[Saved entries]
-- -- --

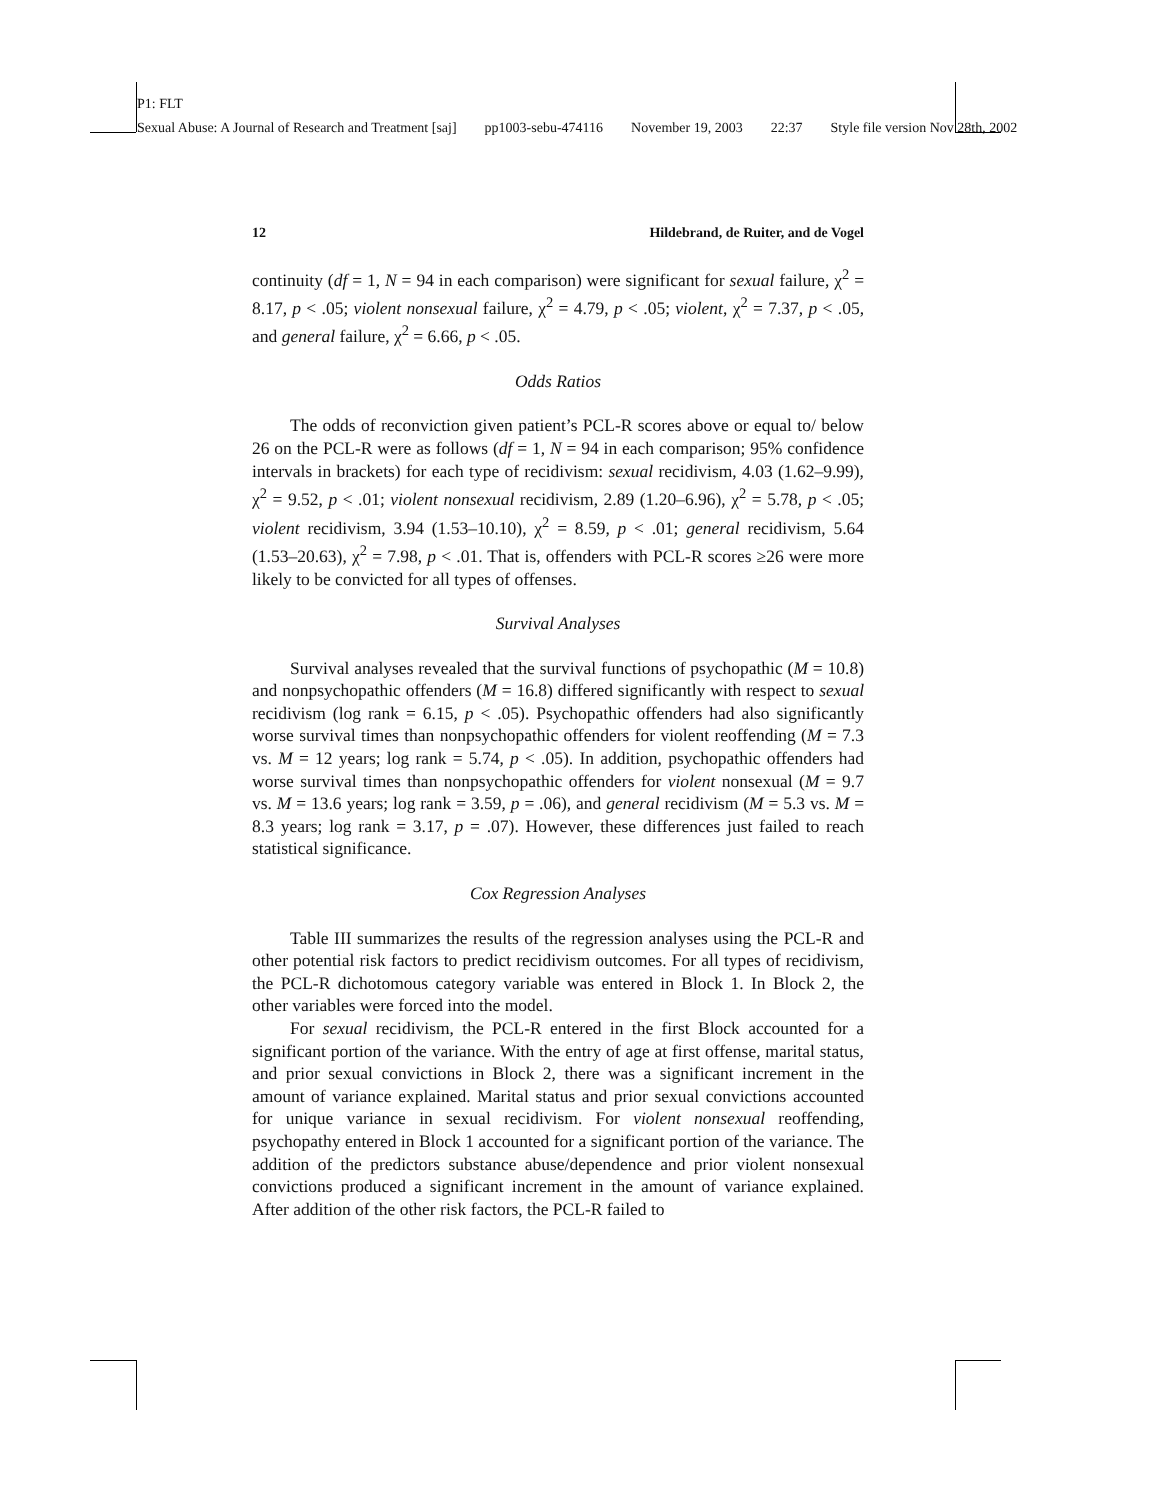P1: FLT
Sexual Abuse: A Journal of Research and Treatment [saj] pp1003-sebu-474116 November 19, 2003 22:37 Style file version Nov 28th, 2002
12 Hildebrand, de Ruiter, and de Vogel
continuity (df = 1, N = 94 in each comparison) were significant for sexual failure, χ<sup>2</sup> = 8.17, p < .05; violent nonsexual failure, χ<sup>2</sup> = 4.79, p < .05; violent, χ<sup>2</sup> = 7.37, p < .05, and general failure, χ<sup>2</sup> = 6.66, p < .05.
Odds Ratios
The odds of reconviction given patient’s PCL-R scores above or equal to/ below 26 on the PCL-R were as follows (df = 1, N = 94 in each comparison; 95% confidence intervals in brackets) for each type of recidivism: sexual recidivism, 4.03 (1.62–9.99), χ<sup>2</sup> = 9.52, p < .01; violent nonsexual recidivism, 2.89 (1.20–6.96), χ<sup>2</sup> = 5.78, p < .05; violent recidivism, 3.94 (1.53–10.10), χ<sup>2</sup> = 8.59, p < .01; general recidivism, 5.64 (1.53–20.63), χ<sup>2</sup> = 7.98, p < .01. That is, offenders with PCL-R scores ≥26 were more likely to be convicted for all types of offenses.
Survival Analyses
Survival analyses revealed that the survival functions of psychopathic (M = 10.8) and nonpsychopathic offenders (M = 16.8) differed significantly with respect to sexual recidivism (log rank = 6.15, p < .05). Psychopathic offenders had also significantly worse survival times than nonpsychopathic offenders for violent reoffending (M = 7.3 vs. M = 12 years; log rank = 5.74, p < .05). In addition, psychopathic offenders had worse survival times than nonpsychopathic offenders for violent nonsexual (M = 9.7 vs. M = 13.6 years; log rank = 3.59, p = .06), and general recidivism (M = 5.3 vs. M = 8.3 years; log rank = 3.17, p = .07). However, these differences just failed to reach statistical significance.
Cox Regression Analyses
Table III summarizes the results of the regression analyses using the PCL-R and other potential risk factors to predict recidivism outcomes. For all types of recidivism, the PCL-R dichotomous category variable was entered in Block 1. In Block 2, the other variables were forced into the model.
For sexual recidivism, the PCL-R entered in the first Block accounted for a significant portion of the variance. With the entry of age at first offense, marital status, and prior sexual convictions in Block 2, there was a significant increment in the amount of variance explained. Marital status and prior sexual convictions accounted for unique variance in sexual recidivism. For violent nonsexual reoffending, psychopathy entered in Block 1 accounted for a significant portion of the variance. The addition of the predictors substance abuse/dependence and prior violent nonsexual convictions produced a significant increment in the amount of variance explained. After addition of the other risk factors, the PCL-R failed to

-- -- --

▶ Work instructions: Make an exact copy of every entry above, minus the images.

▶ Task solution:
P1: FLT
Sexual Abuse: A Journal of Research and Treatment [saj] pp1003-sebu-474116 November 19, 2003 22:37 Style file version Nov 28th, 2002
12 Hildebrand, de Ruiter, and de Vogel
continuity (df = 1, N = 94 in each comparison) were significant for sexual failure, χ<sup>2</sup> = 8.17, p < .05; violent nonsexual failure, χ<sup>2</sup> = 4.79, p < .05; violent, χ<sup>2</sup> = 7.37, p < .05, and general failure, χ<sup>2</sup> = 6.66, p < .05.
Odds Ratios
The odds of reconviction given patient’s PCL-R scores above or equal to/ below 26 on the PCL-R were as follows (df = 1, N = 94 in each comparison; 95% confidence intervals in brackets) for each type of recidivism: sexual recidivism, 4.03 (1.62–9.99), χ<sup>2</sup> = 9.52, p < .01; violent nonsexual recidivism, 2.89 (1.20–6.96), χ<sup>2</sup> = 5.78, p < .05; violent recidivism, 3.94 (1.53–10.10), χ<sup>2</sup> = 8.59, p < .01; general recidivism, 5.64 (1.53–20.63), χ<sup>2</sup> = 7.98, p < .01. That is, offenders with PCL-R scores ≥26 were more likely to be convicted for all types of offenses.
Survival Analyses
Survival analyses revealed that the survival functions of psychopathic (M = 10.8) and nonpsychopathic offenders (M = 16.8) differed significantly with respect to sexual recidivism (log rank = 6.15, p < .05). Psychopathic offenders had also significantly worse survival times than nonpsychopathic offenders for violent reoffending (M = 7.3 vs. M = 12 years; log rank = 5.74, p < .05). In addition, psychopathic offenders had worse survival times than nonpsychopathic offenders for violent nonsexual (M = 9.7 vs. M = 13.6 years; log rank = 3.59, p = .06), and general recidivism (M = 5.3 vs. M = 8.3 years; log rank = 3.17, p = .07). However, these differences just failed to reach statistical significance.
Cox Regression Analyses
Table III summarizes the results of the regression analyses using the PCL-R and other potential risk factors to predict recidivism outcomes. For all types of recidivism, the PCL-R dichotomous category variable was entered in Block 1. In Block 2, the other variables were forced into the model.
For sexual recidivism, the PCL-R entered in the first Block accounted for a significant portion of the variance. With the entry of age at first offense, marital status, and prior sexual convictions in Block 2, there was a significant increment in the amount of variance explained. Marital status and prior sexual convictions accounted for unique variance in sexual recidivism. For violent nonsexual reoffending, psychopathy entered in Block 1 accounted for a significant portion of the variance. The addition of the predictors substance abuse/dependence and prior violent nonsexual convictions produced a significant increment in the amount of variance explained. After addition of the other risk factors, the PCL-R failed to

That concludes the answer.